Pearl of the Orient Tower is located in Shanghai's Pudong Park in the financial district of Lujiazui, on the edge of Pudong District, just across the Huangpu River from the Bund. The tower is located - on a north-south axis, roughly - in between Shanghai's two downtown Huangpu River bridges, the Yangpu to the northeast and the Nanpu to the southwest. Pearl of the Orient Tower,well known as Dongfang Mingzhuta, is a 468-meter-high communication tower. Pearl of the Orient Tower is the second highest tower in Asia, and the fourth highest tower in the world.
Construction on the tower was commenced in 1991. From its completion in 1994 until 2007, Pearl of the Orient Tower was also the tallest structure in China, period, but in 2007 the tower was surpassed by Shanghai's World Financial Center, the city's answer to New York City's former World Trade Center, which was the highest structure on the NYC skyline before its twin towers (albeit not "towers" in the sense of a communications tower) were destroyed in the 9/11 attacks.
The quarter-mile-high commercial interior of the tower houses a variety of activities, from a hotel near the top to a restaurant to a recreational palace - with a futuristic space center - to shops and cafés, and it even has a historical museum.

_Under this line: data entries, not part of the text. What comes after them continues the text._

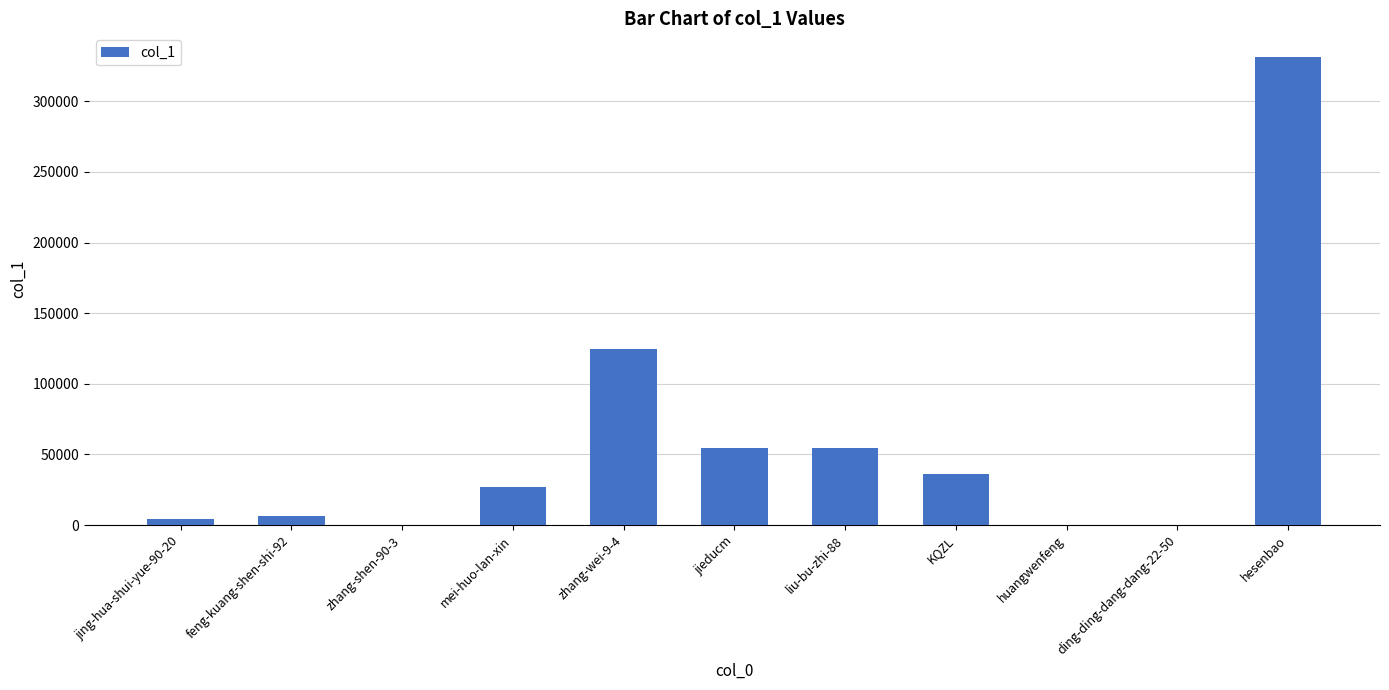

What is the greatest value displayed?

331541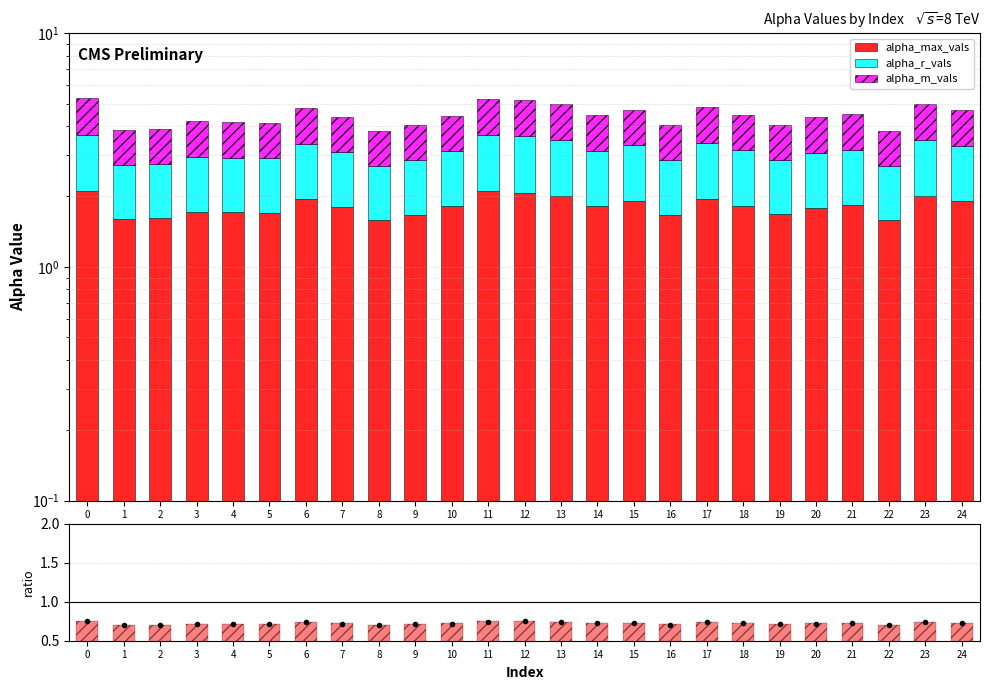

At which label does alpha_r_vals reach its minimum?

22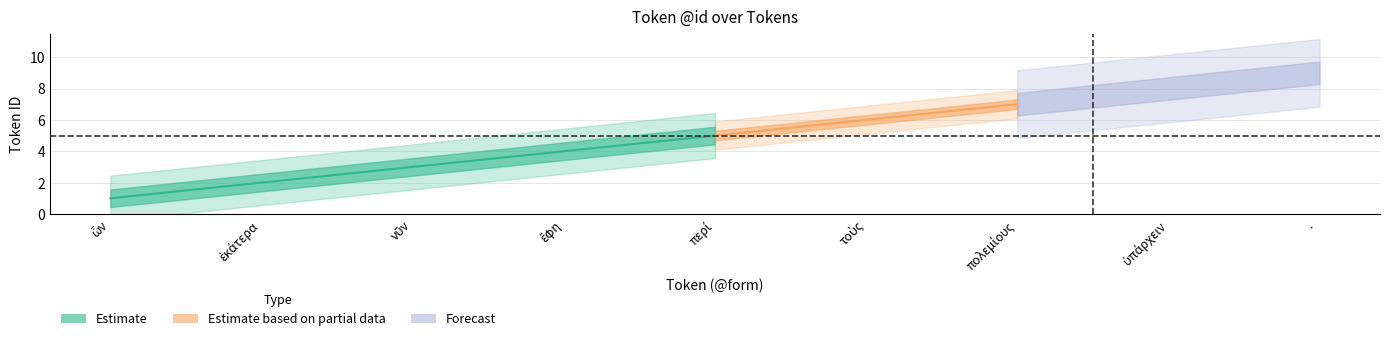

True or false: the data has more than 0 interior local peaks.

False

On almost any level above the lowest globe, one can get a sensational view of the city as it stretches out toward the horizon, and, of course, the higher the vantage point, the more one can take in.
▲ The Peals : Pearl of the Orient Tower has a unique shape, with a number (11 to be exact) of bulbous spheres punctuating the tower's various sections as it ascends skyward, suggesting both an Islamic minaret and the typical bulbous dome of a mosque, here repeated over and over again in decreasingly smaller sizes as the tower rises skyward, its vertical sections correspondingly decreasing in diameter.

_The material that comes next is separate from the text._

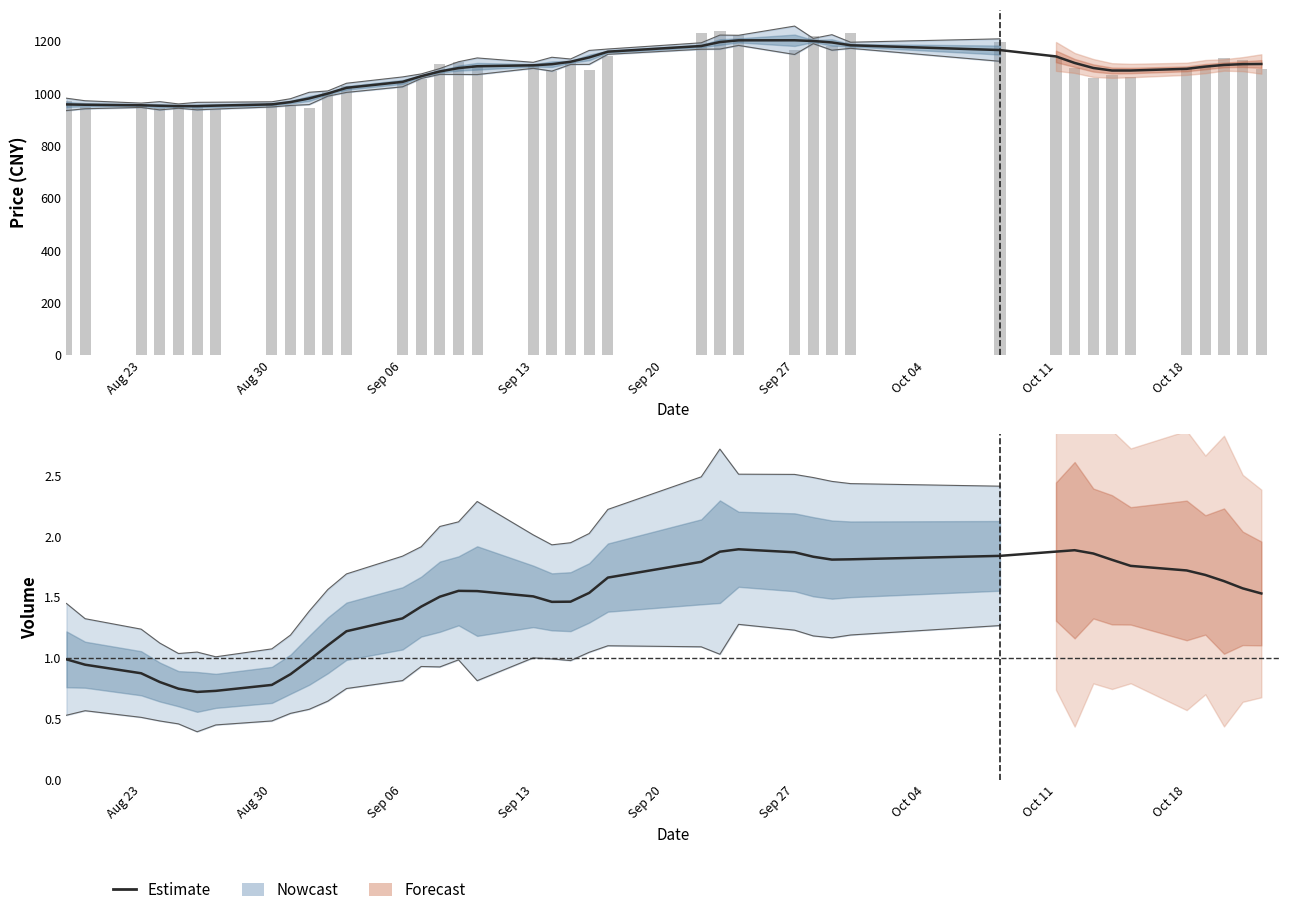

How many categories are shown in the chart?

40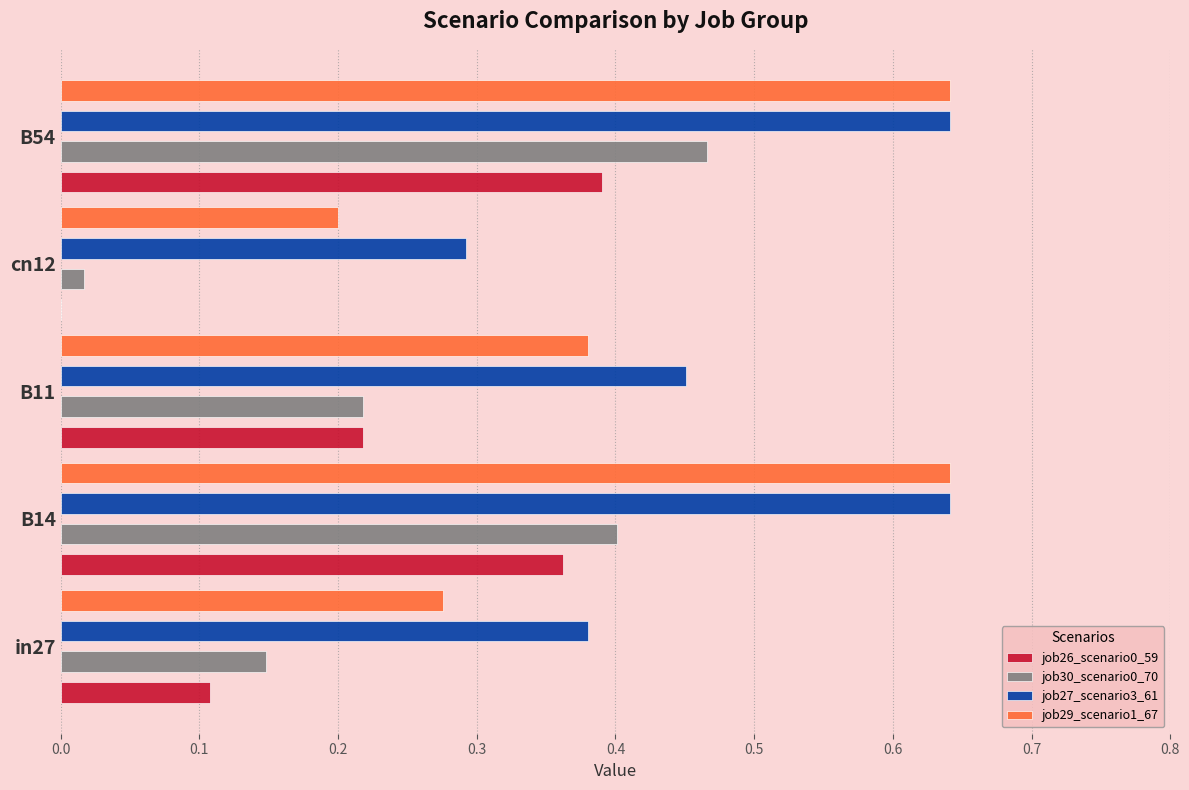

The job29_scenario1_67 series shows 1.1 at B54. True or false?

False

The Chinese architect, however, sees these "bulbs" as pearls, but even the architect cannot prevent onlookers from making their own associations regarding the tower's appearance, though all can agree that, seen in its totality, the tower is a thing of beauty, especially when lit up at night, and thus is truly a 'pearl of the Orient'.
The "bulbs", or "pearls", which in fact are steel spheres, or globes, are supposed to relate to a Tang (CE 618-907) Dynasty poem, the Pipa Song, composed by Bai Juyi. The poem concerns the crisp, twinkling sound of the pipa (a four-stringed lute), or the sound of 'pearls, big and small, dropping on a plate'.

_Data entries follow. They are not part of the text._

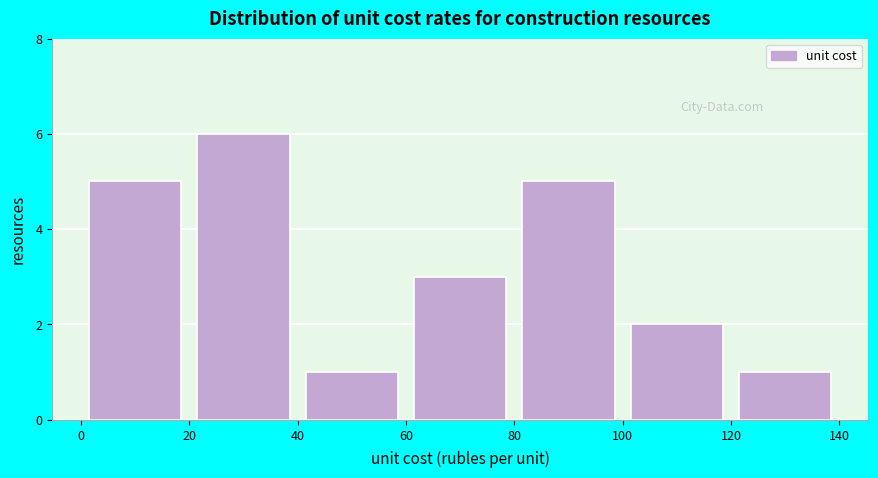

Over which range of the x-axis is the bar tallest?

20 to 40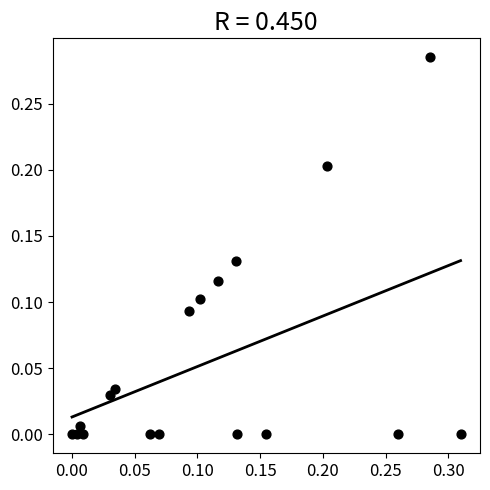

How many data points are displayed?

18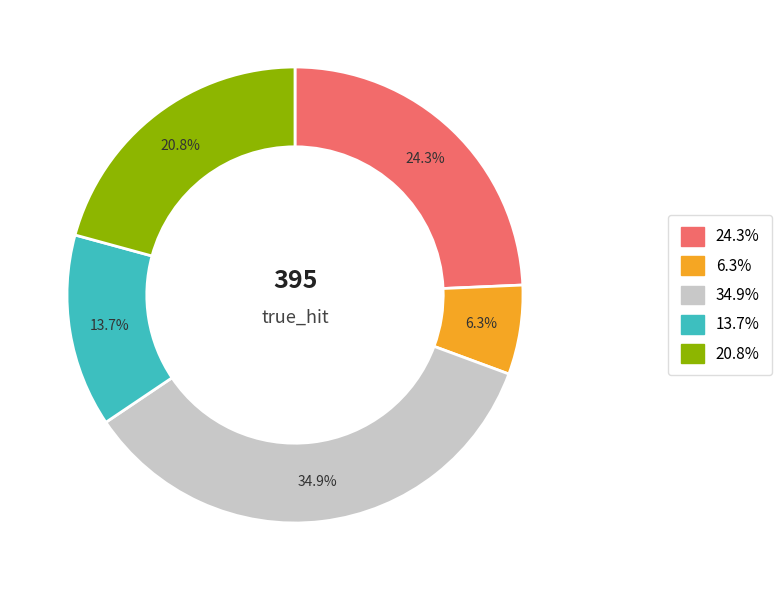

How many segments does this pie chart have?

5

Bulbous or pearl-shaped when viewed from the outside, the steel globes nevertheless take on an entirely different aspect when viewed from the inside: they resemble something out of the Stanley Kubrick film, 2001: A Space Odyssey. In fact, a couple of these globes have names suggesting space and space travel, namely the highest globe, at 350 meters, called the Space Module, and the lowest globe, called Space City, at 90 meters.
▲ The large plaza surrounding the tower's base makes it a popular place for tourists to throng, not unlike the way tourists throng about the base of Paris' Eiffel Tower. Also as with the Eiffel Tower, the base of the Pearl of the Orient Tower has become a favorite nighttime venue for lovers and other wistful souls "wishing you were here".
▲ The revolving restaurant: It is the Asian second-highestrestaurant, offering an unparalleled view of the city, which is especially beautiful at night. The three-legged tower rests on giant pillars that are buried beneath the surface, making the tripod base of Pearl of the Orient Tower exceptionally stable.